Quem estiver a fim de encarar emoções à flor da pele, da angústia à destruição psicológica: Butcher Boy: Infância Sangrenta, do Patrick McCabe, publicado pela Darkside Books.

Já falei sobre The Butcher Boy no canal no primeiro vídeo de filmes para destruir o psicológico, cheguei a comentar sobre o livro que inspirou a adaptação e pedi socorro pras editoras — o livro tinha sido publicado no brasil com o título de Nó Na Garganta, mas estava esgotado há anos. Na época, consegui uma troca de sebo e li. BAQUE! Nunca trouxe conteúdo sobre porque ninguém teria como ler ou comprar porque não dava pra encontrar. Darkside Books resolveu isso pra gente!

Publicado originalmente em 1992, Butcher Boy: Infância Sangrenta é considerado um clássico moderno da literatura irlandesa. Um livro destemido, chocante, perturbador e estranhamente cômico — assim como o seu personagem central, nosso narrador, Francis “Francie” Brady. Um garoto de 12 anos de idade cujas ações são impulsionadas por vários fatores críticos: condição familiar, classe social, desesperança generalizada, período caótico de uma Irlanda no final dos anos 50/início da década de 60 e o impacto histórico desta pequena comunidade paranoica e relapsa em que o Francie vive.

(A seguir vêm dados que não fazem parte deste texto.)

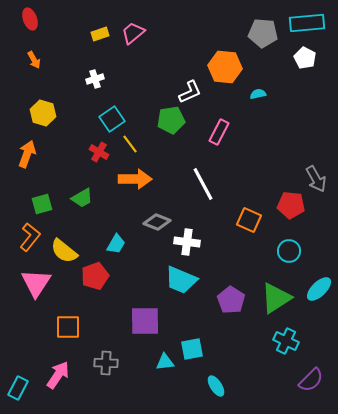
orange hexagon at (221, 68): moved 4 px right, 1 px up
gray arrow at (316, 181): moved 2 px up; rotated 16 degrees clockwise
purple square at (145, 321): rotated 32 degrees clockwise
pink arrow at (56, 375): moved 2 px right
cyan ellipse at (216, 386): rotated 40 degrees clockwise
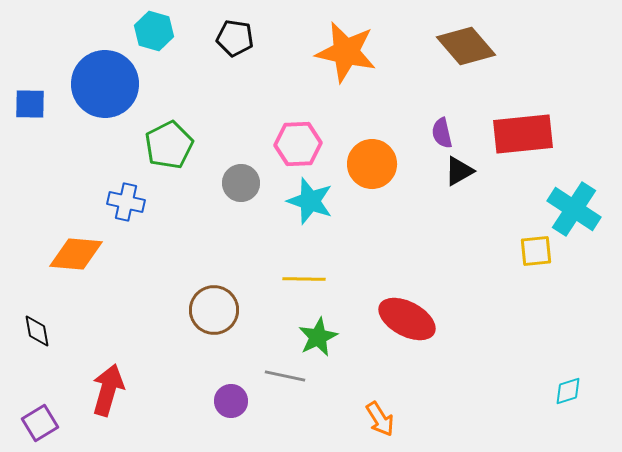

“Quando eu era moleque uns vinte ou trinta ou quarenta anos atrás morava numa cidadezinha onde todo mundo tava atrás de mim pelo que eu tinha feito com a dona Nugent.”

No primeiro parágrafo do livro, a gente entende que Francie aprontou alguma coisa para tal da dona Nugent. E logo nesse início do livro percebe-se o conflito entre ela e o garoto, na verdade, com toda a família Nugent, já que o desalinho começa por conta do filho dela, o Phillip Nugent, que teve seus gibis roubados pelo Francie.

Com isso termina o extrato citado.